Come si facilita questo percorso di creazione di reti locali? Penso ad esempio alle comunità educanti di cui tutti abbiamo parlato come un mantra ma che sono difficilissime da fare all’atto concreto…

Cominciamo col dire che anche le forme di promozione dell’associazionismo andrebbero riviste, negli ultimi 20 anni molte politiche sociali hanno fatto appello alla valorizzazione delle associazioni locali però è come se lo facessero in una chiave di sussidiarietà che andrebbe aggiornata. L’elemento interessante oggi è sostenere queste reti collaborative locali, mentre un dato Istat che mi ha preoccupato è l’aumento del numero delle associazioni, per quel fenomeno tutto italiano e un po’ paradossale che è l’individualismo associativo. Se questo fa parte della nostra cultura, per evitare che si traduca in una “frantumazione”, la strategia è diventare molto bravi a creare reti stabili, forme di collaborazione strutturate e consolidate, non estemporanee, che attraggono energie, persone, risorse. Poi alcune persone entrano nell'associazione e molte altre no, ma comunque danno valore alla rete.

Su quali ingredienti puntare per costruire queste reti territoriali?

Il primo elemento è la trasversalità. Siamo abituati a pensare all’associazione che si occupa di sport, di teatro, di assistenza sociale… come delle scatole. No, occorre individuare dei grandi temi di inclusione in cui i vari mondi – ossia le associazioni con diverse mission – possono lavorare insieme, in maniera trasversale. Penso alla prima infanzia, all’adolescenza, alla genitorialità… ci deve essere un evidente obiettivo comune, da tutti riconosciuto come più alto, ad esempio il benessere degli adolescenti della nostra comunità.

Il secondo elemento sono i beni comuni locali che ci ricordano come il massimo di partecipazione sia sulla prossimità anche fisica. Quando c’è un bene comune da riaprire, riqualificare, su cui lavorare che è un bene per tutti – fosse anche tinteggiare la scuola – è più facile far collaborare organizzazioni molto diverse e anche tollerare un certo grado di diversità, che a quel punto non è percepito come un impedimento.

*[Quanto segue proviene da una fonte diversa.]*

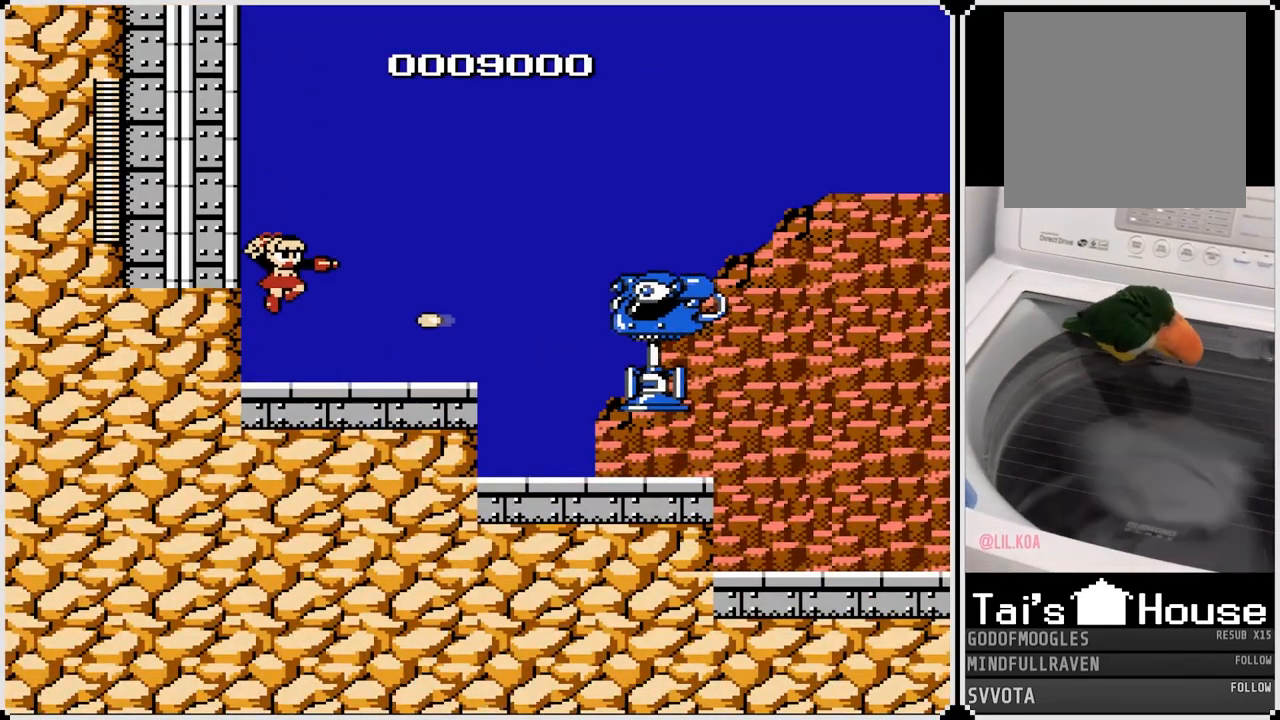
{"buttons": [], "left_stick": "center", "right_stick": "center", "events": [[233, "SQUARE", "down"], [300, "SQUARE", "up"], [367, "SQUARE", "down"], [467, "SQUARE", "up"]]}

Terzo elemento è che per fare questo ecosistema territoriale ci vuole qualcuno come nel basket che faccia da pivot: un'organizzazione, dei professionisti, qualcuno capace di tenere insieme e facilitare questi processi.

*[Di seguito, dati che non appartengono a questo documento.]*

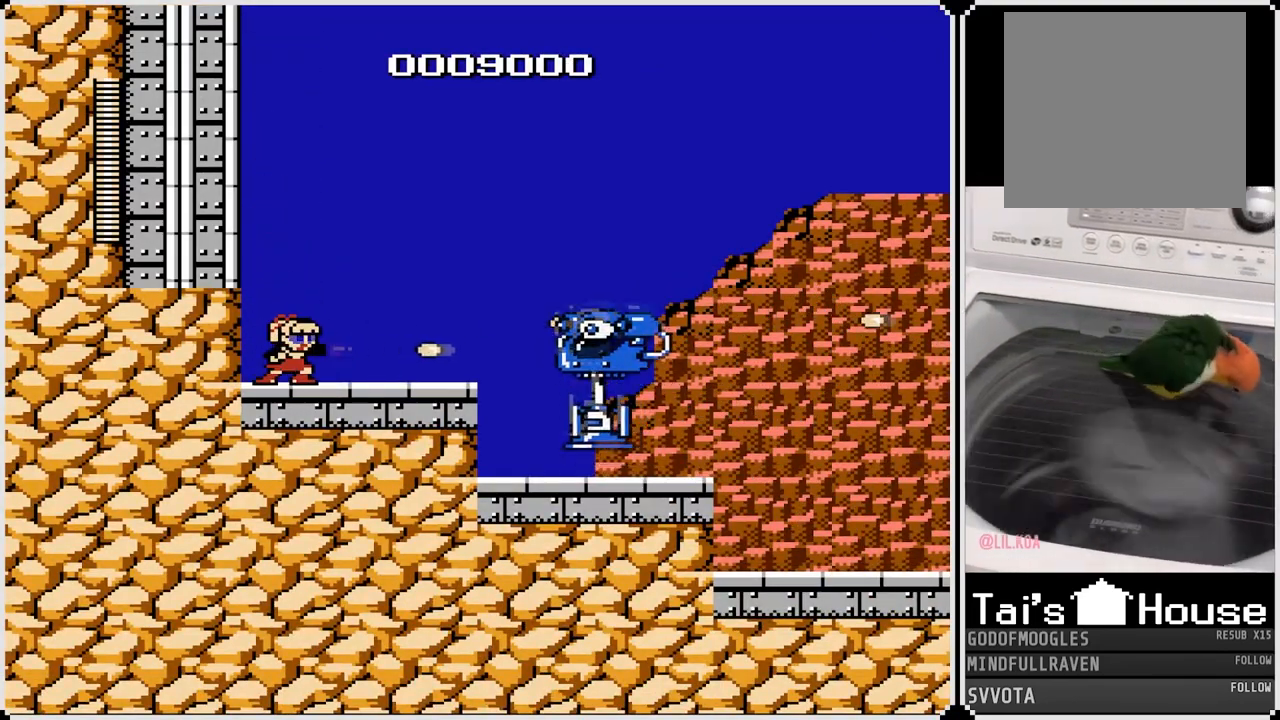
{"buttons": ["SQUARE"], "left_stick": "center", "right_stick": "center", "events": [[17, "CROSS", "down"], [17, "SQUARE", "down"], [67, "SQUARE", "up"], [117, "SQUARE", "down"], [150, "CROSS", "up"], [200, "SQUARE", "up"], [250, "SQUARE", "down"], [283, "SQUARE", "up"], [350, "SQUARE", "down"], [417, "SQUARE", "up"], [450, "SQUARE", "down"]]}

Lo trovo qualcosa di molto contemporaneo, che permette di attrarre le fasce più giovani ma anche quelle meno incluse come gli stranieri, che come genitori si avvicinano, danno una mano. Sono forme di convivialità e di convivenza che generano una forte attrattività perché è bello vivere in un posto in cui riconosci per strada le persone che hai conosciuto alla festa. Io credo molto in queste “bolle” locali che riproducono dal basso una cultura della socialità età che c’è anche se magari non è più spinta dall’alto dalle grandi istituzioni culturali del volontariato di un tempo.